Cash settlement of Index Options and Stock Options
- If at expiry, the option is out-of-the-money (OTM), it will expire worthless. The buyer will lose the entire premium and the seller will earn the entire premium.
- If at expiry, the option is at-the-money (ATM), it will also expire worthless. The buyer will lose the entire premium and the seller will earn the entire premium.
- If at expiry, the option is in-the-money (ITM), it will be deemed to be exercised and automatically assigned to short positions in option contracts with the same series. This assignment is done on a random basis. This is an important part of the settlement process for options. The intrinsic value of the ITM option contracts at expiry is the amount that is paid to the holder of the contracts by the seller.

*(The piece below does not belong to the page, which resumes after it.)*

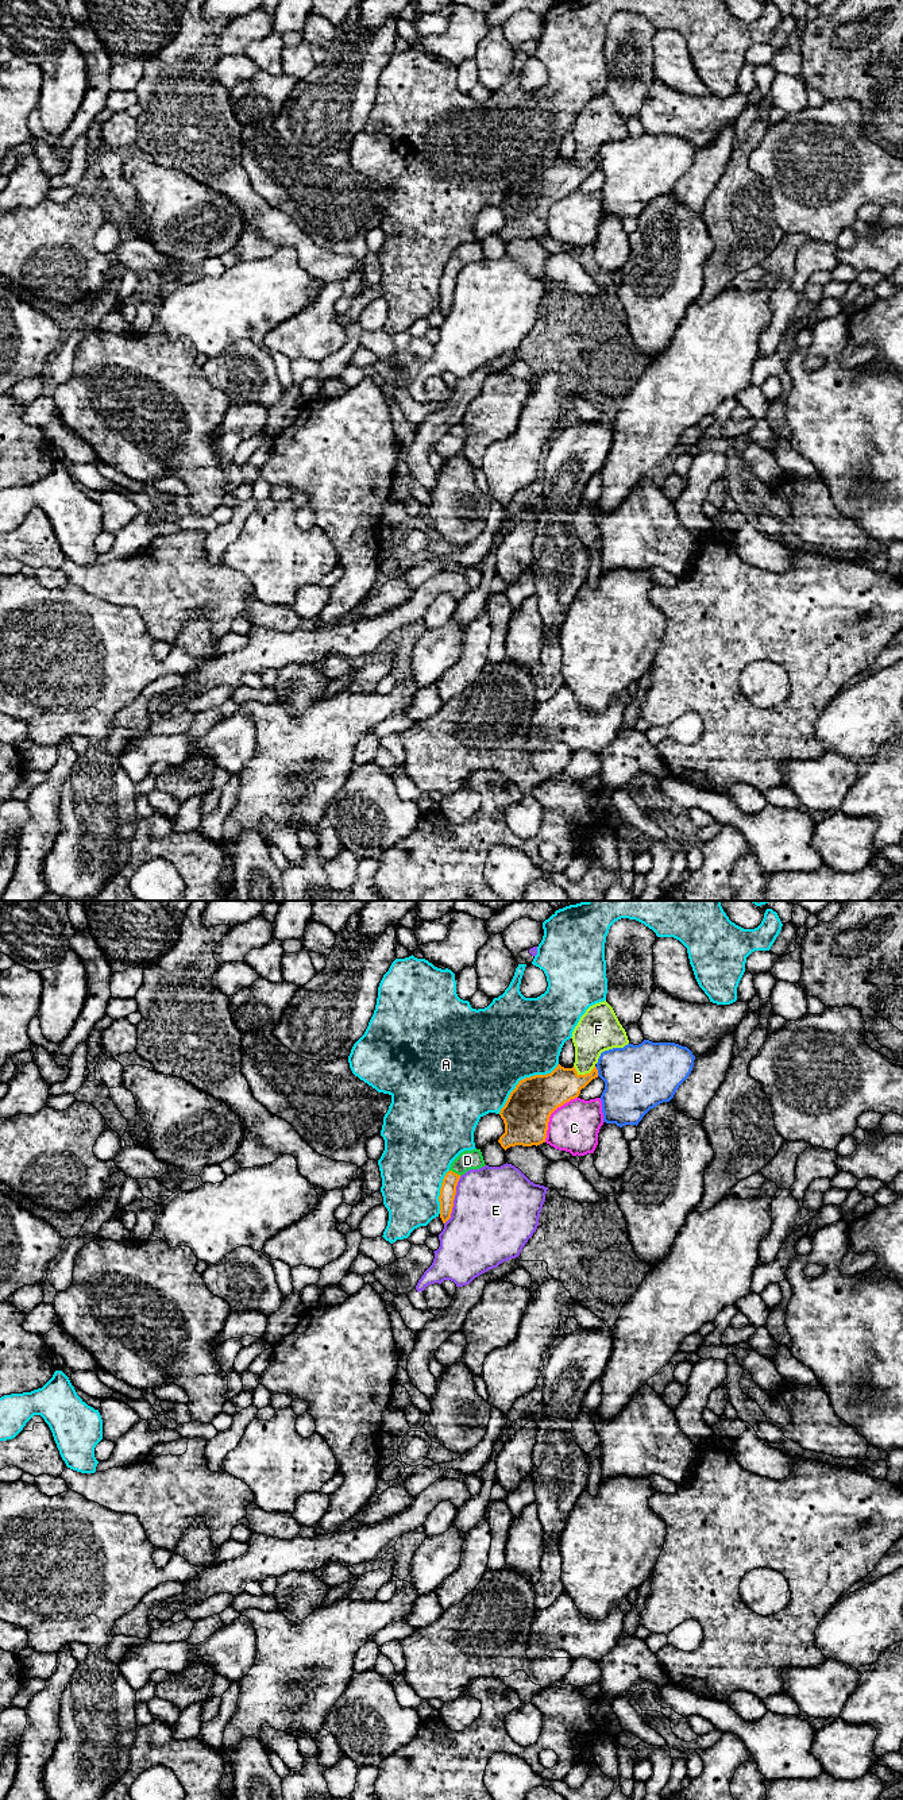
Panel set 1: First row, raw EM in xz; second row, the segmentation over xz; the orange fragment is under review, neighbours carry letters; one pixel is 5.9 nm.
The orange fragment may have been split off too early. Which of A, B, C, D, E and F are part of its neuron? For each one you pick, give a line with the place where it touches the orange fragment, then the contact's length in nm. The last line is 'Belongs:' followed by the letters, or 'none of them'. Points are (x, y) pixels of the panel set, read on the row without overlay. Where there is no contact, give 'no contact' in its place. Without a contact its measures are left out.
D: contact xz (454, 265); length 80 nm
Belongs: D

- Option settlement period is T + 1 day; where “T” stands for trading day.
Note:
- The facility of physical settlement is only available on stock options and not on index options. Index options can only be cash settled.
- STT (Securities Transaction Tax) is higher for options exercised than for options squared off:
- On the sale of an option in securities, the seller of an option has to pay 0.05% STT on the option premium.

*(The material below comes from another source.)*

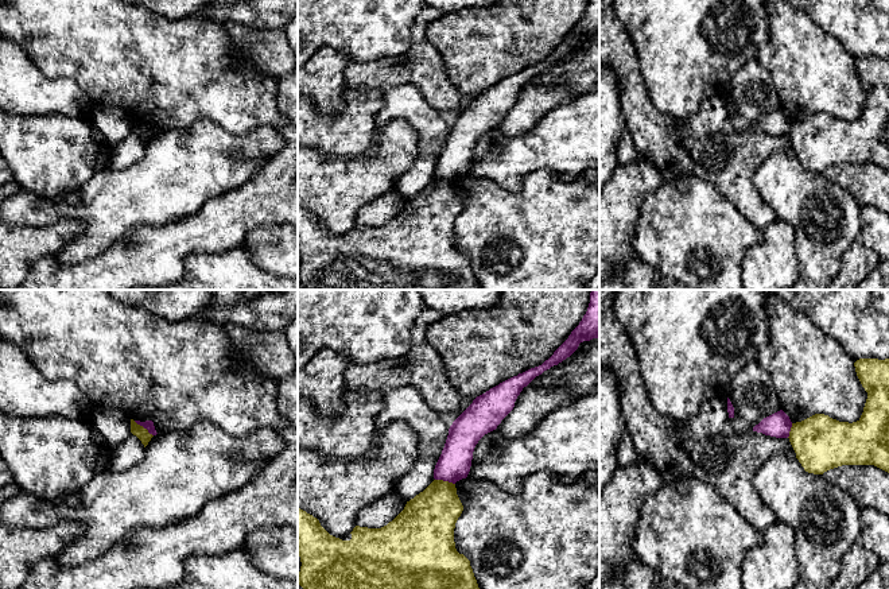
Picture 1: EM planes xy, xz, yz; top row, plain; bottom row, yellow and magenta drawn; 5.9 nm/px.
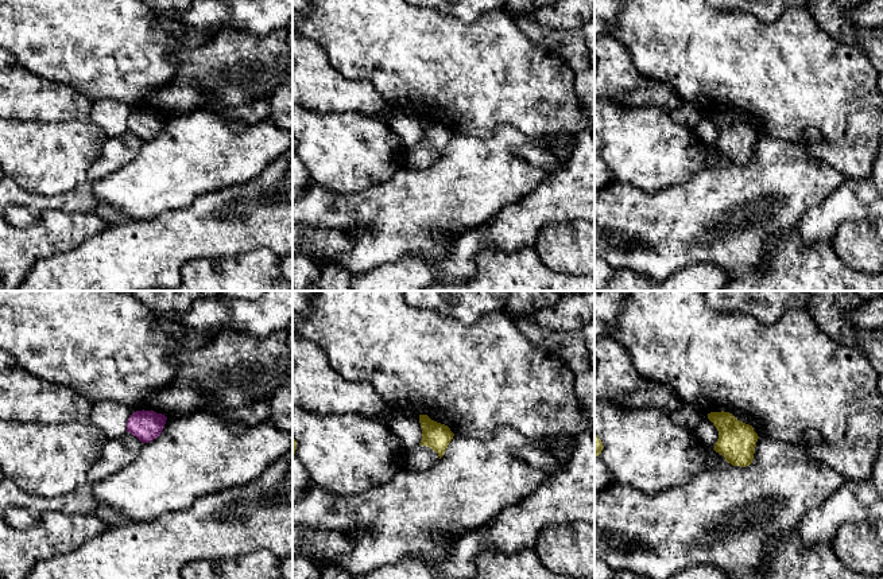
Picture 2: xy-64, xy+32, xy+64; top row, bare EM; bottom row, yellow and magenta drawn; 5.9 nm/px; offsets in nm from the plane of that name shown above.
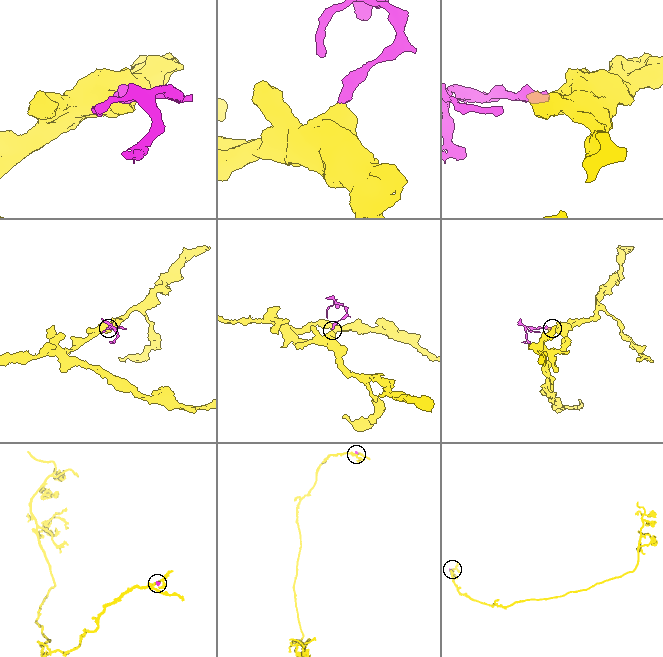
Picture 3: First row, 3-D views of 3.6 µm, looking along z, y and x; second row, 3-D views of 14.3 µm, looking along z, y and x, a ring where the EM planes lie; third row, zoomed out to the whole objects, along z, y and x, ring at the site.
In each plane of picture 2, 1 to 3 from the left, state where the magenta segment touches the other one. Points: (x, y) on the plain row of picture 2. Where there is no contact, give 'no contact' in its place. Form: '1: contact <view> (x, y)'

- On the sale of an option in securities, where the option is exercised the purchaser has to pay 0.125% STT on the entire contract value.
Benefits of Cash settlement
- Cost effective and time efficient: Cash settlement reduces the cost and time for the contract settlement. There is only one transaction bound to happen during the end of the contract reducing the cost as there is no physical delivery. It saves a lot of time and money thereby facilitating higher volumes in the market.
- Facilitates liquidity: Cash settlement plays an essential role in the market as it enables liquidity in the market and allows more investors to take a position in the market without actually taking exposure in any particular security.
- Limited capital requirement: This is beneficial for traders that do not want to take positions in the cash market and own the asset outright but still want to benefit from it.